The guidelines incorporate information about lupus, rheumatoid arthritis, and pregnancy complications in the evaluation of risk in women. “These have not traditionally been top of mind as risk factors for heart disease,” said Mosca in the press release.

The document also incorporates the impact of racial and ethnic diversity on cardiovascular disease in women, including the significant impact of hypertension in African-American women and diabetes in Hispanic women.

February 14th, 2011

CRT Found Beneficial in Less Severe Heart-Failure Patients

Cardiac resynchronization therapy (CRT) appears to be beneficial in patients with less severe heart failure (NYHA class I and II), according to a new systematic review published online in Annals of Internal Medicine. In a previous analysis, Nawaf Al-Majed and colleagues had found that CRT was highly beneficial in HF patients with NYHA class III and IV symptoms. The new analysis incorporates the results of recent trials, including less symptomatic HF patients.

The investigators analyzed data from 25 trials including 9082 patients and found a significant reduction in all-cause mortality and rehospitalizations for HF in NYHA class I and II patients. However, functional outcomes or quality of life did not improve in this group. The relative magnitude of the benefit was similar to that observed in patients with more severe HF.
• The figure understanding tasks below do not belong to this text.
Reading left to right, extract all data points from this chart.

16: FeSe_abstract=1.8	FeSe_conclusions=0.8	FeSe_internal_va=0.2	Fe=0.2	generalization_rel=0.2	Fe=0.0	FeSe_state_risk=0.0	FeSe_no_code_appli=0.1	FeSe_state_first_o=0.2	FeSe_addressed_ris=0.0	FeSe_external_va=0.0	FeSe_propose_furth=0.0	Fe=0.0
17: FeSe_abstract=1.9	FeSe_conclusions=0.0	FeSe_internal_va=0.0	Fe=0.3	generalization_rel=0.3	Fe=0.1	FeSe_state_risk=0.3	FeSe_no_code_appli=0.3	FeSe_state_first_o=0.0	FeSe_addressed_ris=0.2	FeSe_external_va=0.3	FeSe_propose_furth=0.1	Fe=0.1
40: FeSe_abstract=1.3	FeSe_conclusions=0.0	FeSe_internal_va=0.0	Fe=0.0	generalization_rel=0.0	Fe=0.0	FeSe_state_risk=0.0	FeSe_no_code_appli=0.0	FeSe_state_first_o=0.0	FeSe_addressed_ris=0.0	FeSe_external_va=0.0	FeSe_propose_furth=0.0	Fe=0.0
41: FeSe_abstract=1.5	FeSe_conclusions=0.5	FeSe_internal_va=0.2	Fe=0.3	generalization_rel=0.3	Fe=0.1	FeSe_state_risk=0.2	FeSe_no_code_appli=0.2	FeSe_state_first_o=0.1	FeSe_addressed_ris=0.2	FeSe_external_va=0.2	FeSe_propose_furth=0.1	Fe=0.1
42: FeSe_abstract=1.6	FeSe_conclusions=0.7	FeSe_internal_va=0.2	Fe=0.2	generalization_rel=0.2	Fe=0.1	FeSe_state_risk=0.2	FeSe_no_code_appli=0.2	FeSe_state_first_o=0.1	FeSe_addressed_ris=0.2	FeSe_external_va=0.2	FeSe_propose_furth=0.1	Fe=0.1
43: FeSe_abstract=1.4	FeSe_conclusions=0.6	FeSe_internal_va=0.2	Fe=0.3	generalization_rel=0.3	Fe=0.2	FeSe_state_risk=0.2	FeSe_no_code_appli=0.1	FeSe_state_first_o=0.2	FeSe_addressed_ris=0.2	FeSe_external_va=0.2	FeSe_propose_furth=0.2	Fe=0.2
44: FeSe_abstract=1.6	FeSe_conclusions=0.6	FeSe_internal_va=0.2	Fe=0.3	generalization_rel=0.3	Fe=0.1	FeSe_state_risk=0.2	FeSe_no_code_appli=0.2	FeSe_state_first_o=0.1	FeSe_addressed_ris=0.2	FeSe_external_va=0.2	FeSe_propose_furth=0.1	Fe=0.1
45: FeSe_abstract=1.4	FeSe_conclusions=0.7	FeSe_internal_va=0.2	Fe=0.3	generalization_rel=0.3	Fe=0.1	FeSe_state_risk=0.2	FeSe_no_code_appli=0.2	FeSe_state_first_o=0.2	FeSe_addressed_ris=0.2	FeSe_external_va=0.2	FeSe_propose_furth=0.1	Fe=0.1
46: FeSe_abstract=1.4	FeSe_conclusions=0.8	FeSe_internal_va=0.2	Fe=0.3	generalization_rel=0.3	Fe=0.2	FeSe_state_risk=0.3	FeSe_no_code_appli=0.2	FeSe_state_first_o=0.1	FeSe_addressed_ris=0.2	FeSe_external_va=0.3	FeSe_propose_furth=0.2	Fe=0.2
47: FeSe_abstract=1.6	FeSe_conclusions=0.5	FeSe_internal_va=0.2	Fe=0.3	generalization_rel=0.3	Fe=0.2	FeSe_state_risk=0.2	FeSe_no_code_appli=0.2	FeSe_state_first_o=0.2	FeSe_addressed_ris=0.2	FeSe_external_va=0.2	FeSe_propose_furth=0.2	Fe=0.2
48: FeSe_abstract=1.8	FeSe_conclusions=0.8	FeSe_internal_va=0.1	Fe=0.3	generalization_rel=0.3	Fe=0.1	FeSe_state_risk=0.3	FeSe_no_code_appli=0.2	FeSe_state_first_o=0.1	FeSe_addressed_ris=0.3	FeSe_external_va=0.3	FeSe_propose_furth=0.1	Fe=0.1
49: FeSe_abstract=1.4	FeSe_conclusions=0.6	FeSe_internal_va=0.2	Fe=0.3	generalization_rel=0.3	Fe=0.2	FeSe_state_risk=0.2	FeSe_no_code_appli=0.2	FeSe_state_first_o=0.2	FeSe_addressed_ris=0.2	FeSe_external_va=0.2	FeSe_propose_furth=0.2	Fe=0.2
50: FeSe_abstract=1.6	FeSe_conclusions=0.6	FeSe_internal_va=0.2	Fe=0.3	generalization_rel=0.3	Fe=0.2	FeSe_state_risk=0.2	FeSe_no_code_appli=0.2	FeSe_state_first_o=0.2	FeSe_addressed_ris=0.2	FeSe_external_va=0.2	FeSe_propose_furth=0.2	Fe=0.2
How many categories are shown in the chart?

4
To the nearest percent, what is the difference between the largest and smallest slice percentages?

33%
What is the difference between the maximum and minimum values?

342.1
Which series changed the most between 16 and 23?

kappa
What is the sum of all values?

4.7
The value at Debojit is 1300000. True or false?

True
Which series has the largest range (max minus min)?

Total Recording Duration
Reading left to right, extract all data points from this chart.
The authors conclude that their data “supports the expansion of indications for CRT to incorporate less symptomatic patients with HF who have LVEF <30%, QRS duration >120 msec, and are in sinus rhythm.” They estimate that CRT “may well be indicated now for most of the 40% of individuals with systolic HF who have QRS exceeding 120 msec” but acknowledge that eligibility criteria derived from randomized controlled trials is “clearly imperfect.”

February 14th, 2011

AF Guidelines Updated to Incorporate Dabigatran

Less than two months after the publication of the 2010 updated atrial fibrillation (AF) guidelines, the AHA, the ACC, and the HRS have released a new focused update incorporating recommendations and a discussion concerning the direct thrombin inhibitor dabigatran, which gains a Class I recommendation:

Class I: Dabigatran is useful as an alternative to warfarin for the prevention of stroke and systemic thromboembolism in patients with paroxysmal to permanent AF and risk factors for stroke or systemic embolization who do not have a prosthetic heart valve or hemodynamically significant valve disease, severe renal failure (creatinine clearance 15 mL/min), or advanced liver disease (impaired baseline clotting function). (Level of Evidence: B)

The update does not recommend routinely switching patients to dabigatran who are already successfully taking warfarin:

Because of the twice-daily dosing and greater risk of nonhemorrhagic side effects with dabigatran, patients already taking warfarin with excellent INR control may have little to gain by switching to dabigatran.

Here is the discussion about choosing between dabigatran and warfarin:

Selection of patients with AF and at least 1 additional risk factor for stroke who could benefit from treatment with dabigatran as opposed to warfarin should consider individual clinical features, including the ability to comply with twice-daily dosing, availability of an anticoagulation management program to sustain routine monitoring of INR, patient preferences, cost, and other factors.